Bill to raise kindergarten start age heads to governor

09.01.2010 | The Daily News | Jesse Dugan

Thanks to the persistence of some Palo Alto teachers, future kindergartners may be at least three months older than the youngest ones who started school this fall.

A bill introduced by state Sen. Joe Simitian, D-Palo Alto, and approved Tuesday by the Legislature would increase the minimum age of the state’s kindergartners if signed into law by the governor.

“There’s just a mound of research that indicates pretty clearly that when kids start too young, they struggle to keep up and that struggle continues for years and years,” Simitian said Wednesday.
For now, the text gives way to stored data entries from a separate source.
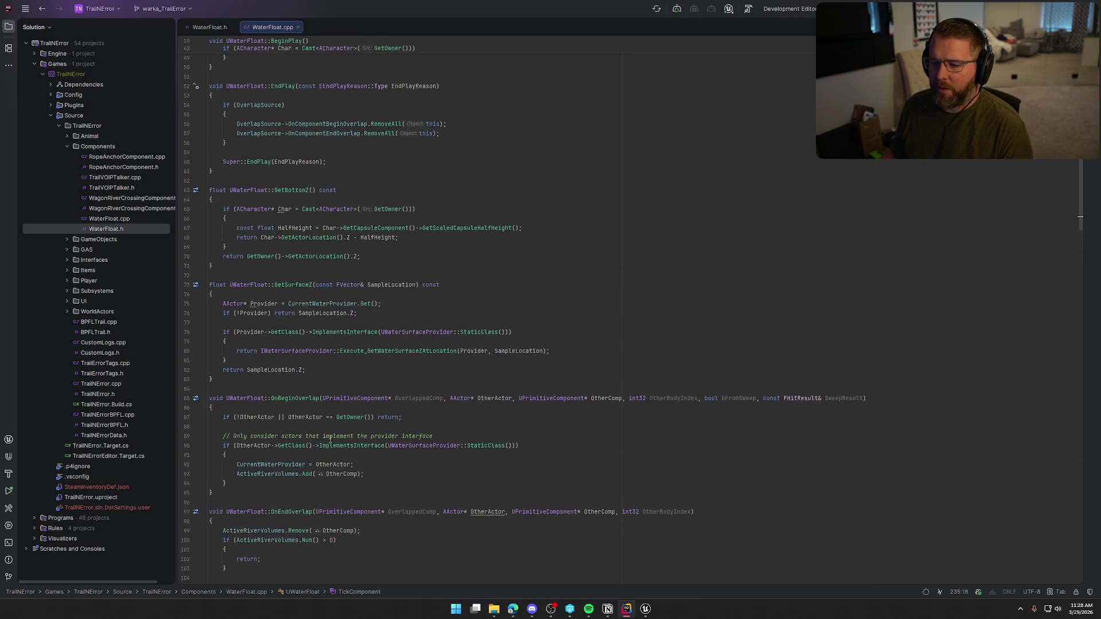
Check the CurrentWaterProvider assignment in OnBeginOverlap, then bring Unreal Editor to the front
click(396, 211)
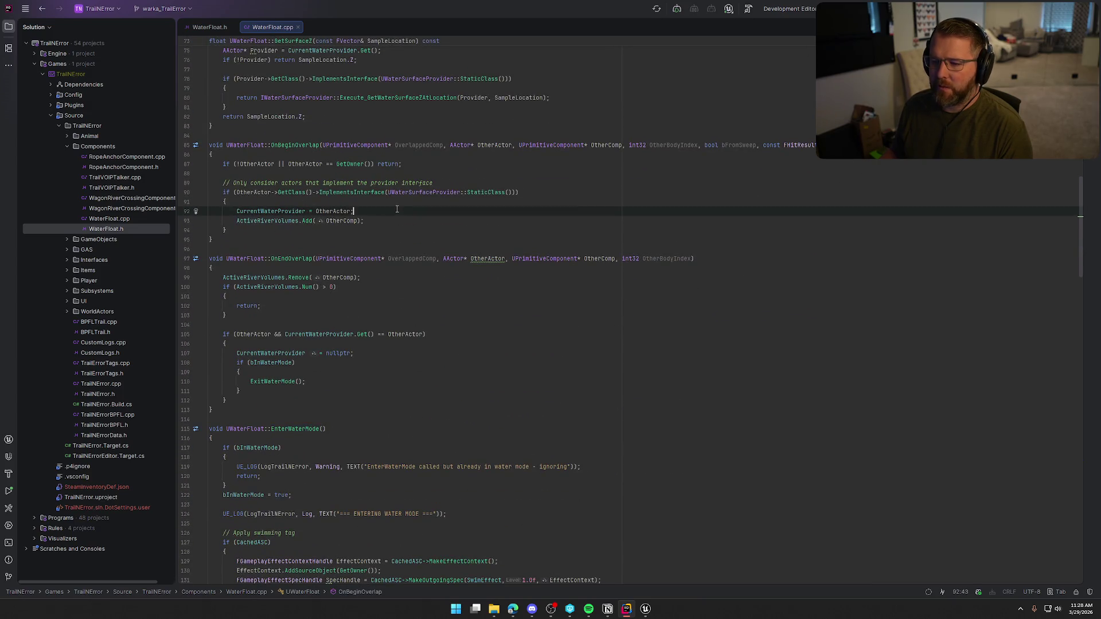
click(268, 212)
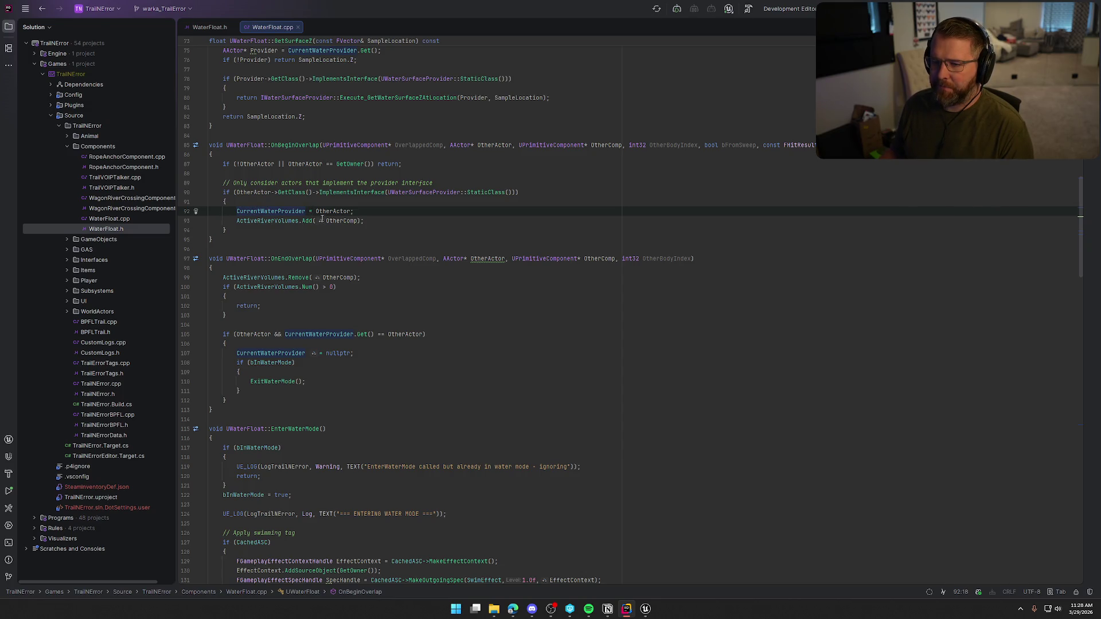
click(646, 609)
He credited reading specialist Natalie Bivas of Palo Verde Elementary School and kindergartner teacher Diana Argenti of Walter Hays Elementary School for persuading him to push the bill, which is similar to others that have been defeated in the past two decades. Bivas and Argenti gathered the signatures of 289 fellow Palo Alto elementary school educators who support the age change and presented them to Simitian last year.

“Had they not approached me with the petition, I would not have thought to have introduced the bill,” Simitian said.
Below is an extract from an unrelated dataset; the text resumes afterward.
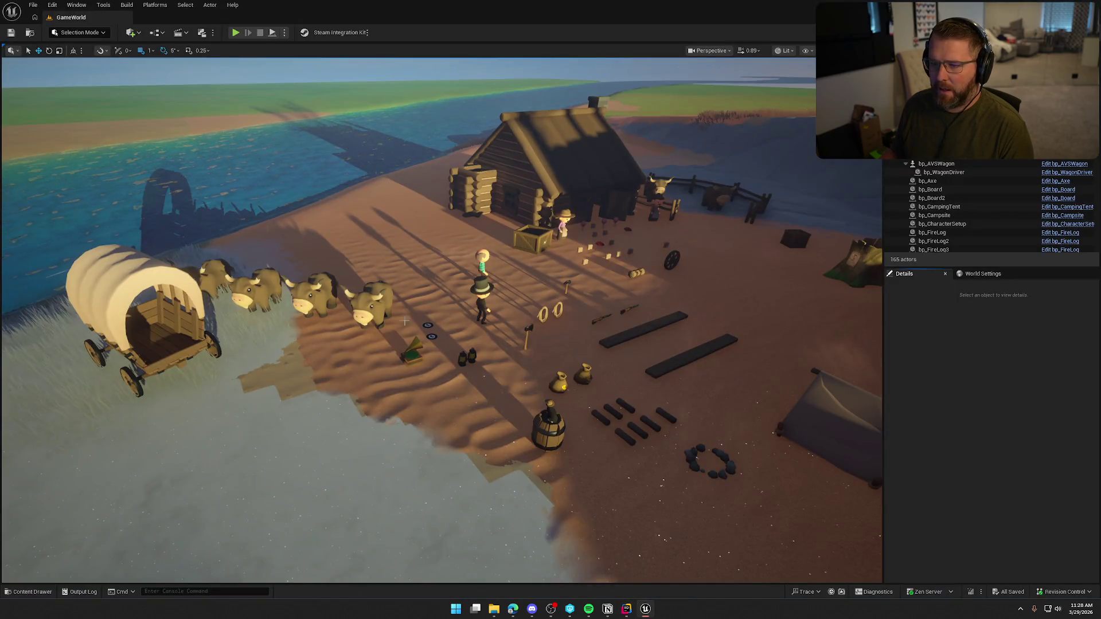
Open the ABP_Player animation blueprint from Content/Art/Anims via the Content Drawer
key(ctrl+space)
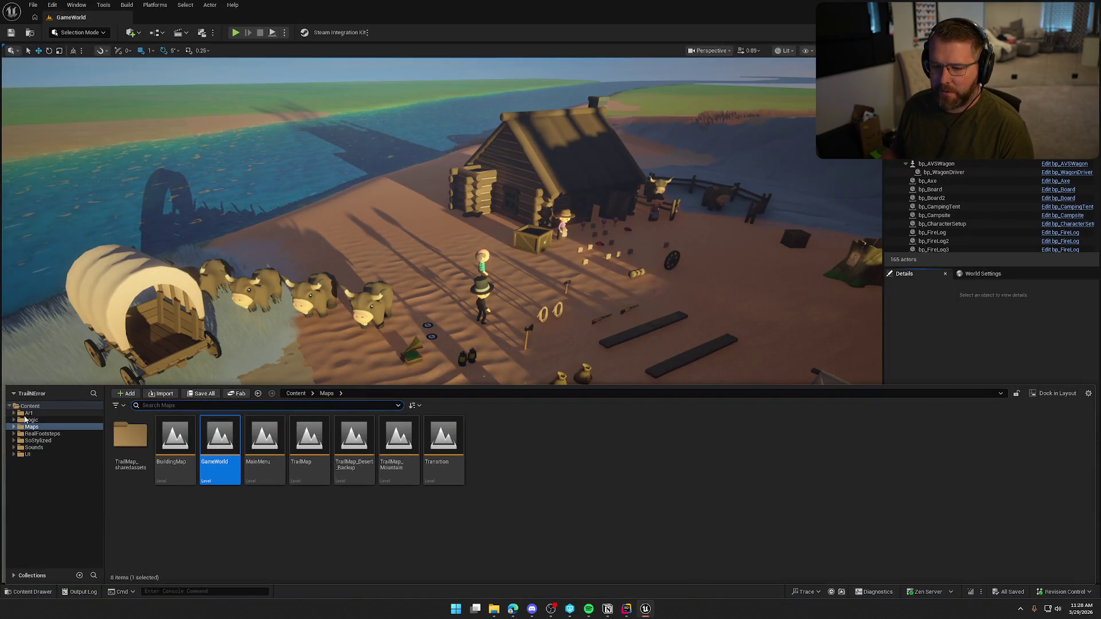
click(36, 420)
click(36, 414)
Under his bill, children would have to turn 5 years old by Sept. 1 instead of Dec. 2 to enter kindergarten. The bill would be phased in so that each year, beginning in 2012, the cutoff date would be a month earlier.

Proponents of the bill say children who begin school at a younger age are less equipped to handle academics and aren’t as socially prepared as the older children.

“I’m hoping we’ll be talking a lot less in our meeting about retaining students,” Bivas said Wednesday. She said kindergarten has become more challenging over the years and there are greater expectations placed on children learning to read, write and do mathematics.

“We felt bad for these little teeny-weeny kids having these very high demands placed on them,” Bivas said.

Simitian’s bill allows students born between Sept. 1 and Dec. 2 to enter a transitional kindergarten. It also allows parents to appeal to their local school board if they believe their children are ready for kindergarten if born after Sept. 1.